## [Your goal]
Could the data below be copied out in full, word for word?

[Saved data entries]

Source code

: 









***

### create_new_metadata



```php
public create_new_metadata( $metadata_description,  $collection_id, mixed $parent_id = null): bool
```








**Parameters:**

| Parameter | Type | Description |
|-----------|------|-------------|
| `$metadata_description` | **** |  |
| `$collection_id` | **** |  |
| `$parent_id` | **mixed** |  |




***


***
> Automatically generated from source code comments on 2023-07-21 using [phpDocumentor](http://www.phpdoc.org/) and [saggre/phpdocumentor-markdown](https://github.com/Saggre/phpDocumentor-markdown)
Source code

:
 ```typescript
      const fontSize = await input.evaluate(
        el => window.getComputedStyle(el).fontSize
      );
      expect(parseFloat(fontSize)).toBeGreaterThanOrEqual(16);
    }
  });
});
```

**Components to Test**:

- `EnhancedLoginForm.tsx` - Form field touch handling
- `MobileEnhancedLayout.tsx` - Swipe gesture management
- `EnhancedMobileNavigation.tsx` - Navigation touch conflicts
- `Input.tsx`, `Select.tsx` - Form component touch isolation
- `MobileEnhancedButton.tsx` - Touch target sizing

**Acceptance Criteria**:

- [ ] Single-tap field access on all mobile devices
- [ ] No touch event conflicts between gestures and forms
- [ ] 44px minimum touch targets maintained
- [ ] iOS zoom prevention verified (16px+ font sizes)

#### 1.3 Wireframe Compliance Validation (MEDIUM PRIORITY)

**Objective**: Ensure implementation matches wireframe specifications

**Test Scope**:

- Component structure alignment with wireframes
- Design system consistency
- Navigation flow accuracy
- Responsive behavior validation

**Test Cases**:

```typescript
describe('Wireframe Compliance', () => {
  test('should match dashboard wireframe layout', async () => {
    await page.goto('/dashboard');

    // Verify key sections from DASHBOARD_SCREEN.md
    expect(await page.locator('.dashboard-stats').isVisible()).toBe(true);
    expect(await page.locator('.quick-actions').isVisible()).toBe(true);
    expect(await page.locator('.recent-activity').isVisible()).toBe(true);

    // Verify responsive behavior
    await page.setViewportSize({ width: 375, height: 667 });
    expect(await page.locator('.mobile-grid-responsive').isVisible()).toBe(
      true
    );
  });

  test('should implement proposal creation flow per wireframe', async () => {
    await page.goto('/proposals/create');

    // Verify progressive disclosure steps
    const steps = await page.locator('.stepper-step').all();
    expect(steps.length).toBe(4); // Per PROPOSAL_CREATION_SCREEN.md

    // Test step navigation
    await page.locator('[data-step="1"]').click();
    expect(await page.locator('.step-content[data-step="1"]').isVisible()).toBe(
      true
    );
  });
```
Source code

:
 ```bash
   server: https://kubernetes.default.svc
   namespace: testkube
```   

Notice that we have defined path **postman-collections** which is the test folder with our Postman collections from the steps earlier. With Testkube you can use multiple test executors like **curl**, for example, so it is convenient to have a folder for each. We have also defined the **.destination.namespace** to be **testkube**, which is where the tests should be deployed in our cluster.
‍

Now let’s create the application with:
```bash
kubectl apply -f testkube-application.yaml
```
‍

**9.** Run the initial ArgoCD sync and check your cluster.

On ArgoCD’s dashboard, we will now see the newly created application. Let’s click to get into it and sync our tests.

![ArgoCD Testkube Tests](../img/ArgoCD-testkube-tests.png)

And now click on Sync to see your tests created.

## [Written answer]
Source code

: 









***

### create_new_metadata



```php
public create_new_metadata( $metadata_description,  $collection_id, mixed $parent_id = null): bool
```








**Parameters:**

| Parameter | Type | Description |
|-----------|------|-------------|
| `$metadata_description` | **** |  |
| `$collection_id` | **** |  |
| `$parent_id` | **mixed** |  |




***


***
> Automatically generated from source code comments on 2023-07-21 using [phpDocumentor](http://www.phpdoc.org/) and [saggre/phpdocumentor-markdown](https://github.com/Saggre/phpDocumentor-markdown)
Source code

:
 ```typescript
      const fontSize = await input.evaluate(
        el => window.getComputedStyle(el).fontSize
      );
      expect(parseFloat(fontSize)).toBeGreaterThanOrEqual(16);
    }
  });
});
```

**Components to Test**:

- `EnhancedLoginForm.tsx` - Form field touch handling
- `MobileEnhancedLayout.tsx` - Swipe gesture management
- `EnhancedMobileNavigation.tsx` - Navigation touch conflicts
- `Input.tsx`, `Select.tsx` - Form component touch isolation
- `MobileEnhancedButton.tsx` - Touch target sizing

**Acceptance Criteria**:

- [ ] Single-tap field access on all mobile devices
- [ ] No touch event conflicts between gestures and forms
- [ ] 44px minimum touch targets maintained
- [ ] iOS zoom prevention verified (16px+ font sizes)

#### 1.3 Wireframe Compliance Validation (MEDIUM PRIORITY)

**Objective**: Ensure implementation matches wireframe specifications

**Test Scope**:

- Component structure alignment with wireframes
- Design system consistency
- Navigation flow accuracy
- Responsive behavior validation

**Test Cases**:

```typescript
describe('Wireframe Compliance', () => {
  test('should match dashboard wireframe layout', async () => {
    await page.goto('/dashboard');

    // Verify key sections from DASHBOARD_SCREEN.md
    expect(await page.locator('.dashboard-stats').isVisible()).toBe(true);
    expect(await page.locator('.quick-actions').isVisible()).toBe(true);
    expect(await page.locator('.recent-activity').isVisible()).toBe(true);

    // Verify responsive behavior
    await page.setViewportSize({ width: 375, height: 667 });
    expect(await page.locator('.mobile-grid-responsive').isVisible()).toBe(
      true
    );
  });

  test('should implement proposal creation flow per wireframe', async () => {
    await page.goto('/proposals/create');

    // Verify progressive disclosure steps
    const steps = await page.locator('.stepper-step').all();
    expect(steps.length).toBe(4); // Per PROPOSAL_CREATION_SCREEN.md

    // Test step navigation
    await page.locator('[data-step="1"]').click();
    expect(await page.locator('.step-content[data-step="1"]').isVisible()).toBe(
      true
    );
  });
```
Source code

:
 ```bash
   server: https://kubernetes.default.svc
   namespace: testkube
```   

Notice that we have defined path **postman-collections** which is the test folder with our Postman collections from the steps earlier. With Testkube you can use multiple test executors like **curl**, for example, so it is convenient to have a folder for each. We have also defined the **.destination.namespace** to be **testkube**, which is where the tests should be deployed in our cluster.
‍

Now let’s create the application with:
```bash
kubectl apply -f testkube-application.yaml
```
‍

**9.** Run the initial ArgoCD sync and check your cluster.

On ArgoCD’s dashboard, we will now see the newly created application. Let’s click to get into it and sync our tests.

![ArgoCD Testkube Tests](../img/ArgoCD-testkube-tests.png)

And now click on Sync to see your tests created.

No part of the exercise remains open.